- Objective
Copy the data below word for word, from the line containing "collection date: 1958-09-28" through the last line, with both of those lines included.

- Data records
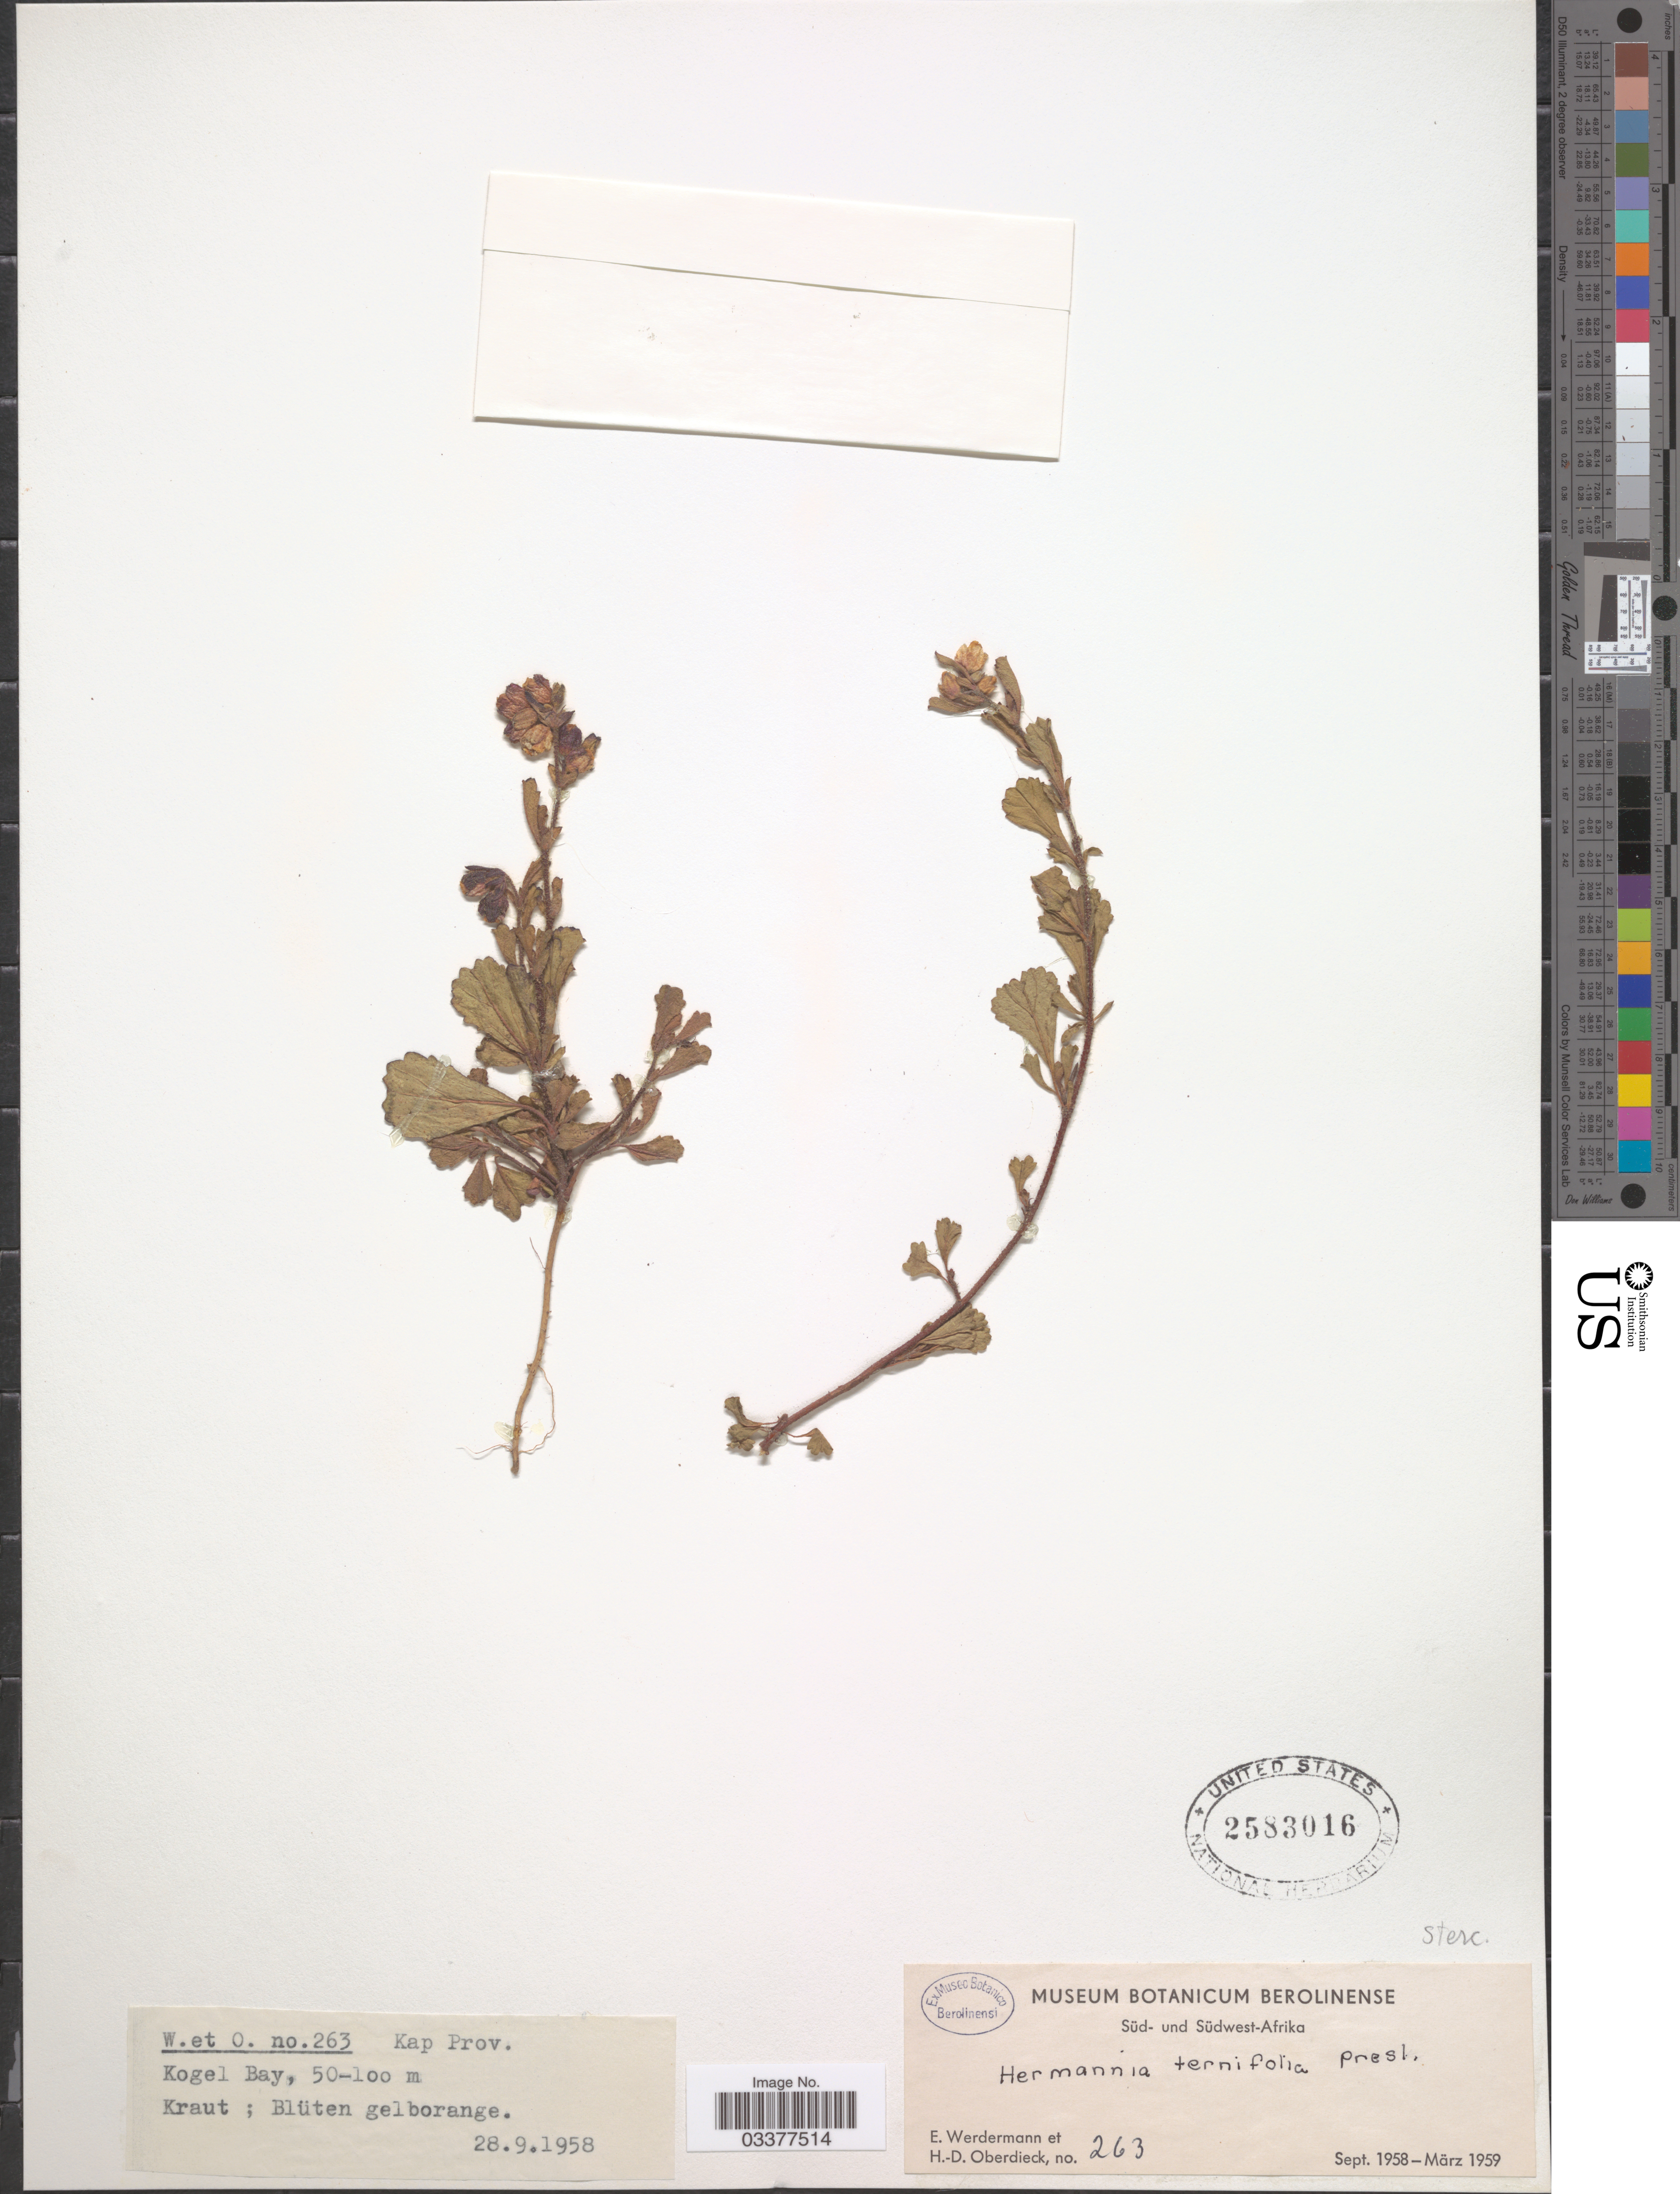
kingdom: Plantae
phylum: Tracheophyta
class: Magnoliopsida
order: Malvales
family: Malvaceae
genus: Hermannia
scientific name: Hermannia ternifolia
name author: C. Presl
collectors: E. Werdermann & H. Oberdieck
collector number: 263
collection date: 1958-09-28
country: South Africa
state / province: Western Cape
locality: Kap Prov. Kogel Bay. Süd-Afrika.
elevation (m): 50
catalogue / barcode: US 2583016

- The completed task
collection date: 1958-09-28
country: South Africa
state / province: Western Cape
locality: Kap Prov. Kogel Bay. Süd-Afrika.
elevation (m): 50
catalogue / barcode: US 2583016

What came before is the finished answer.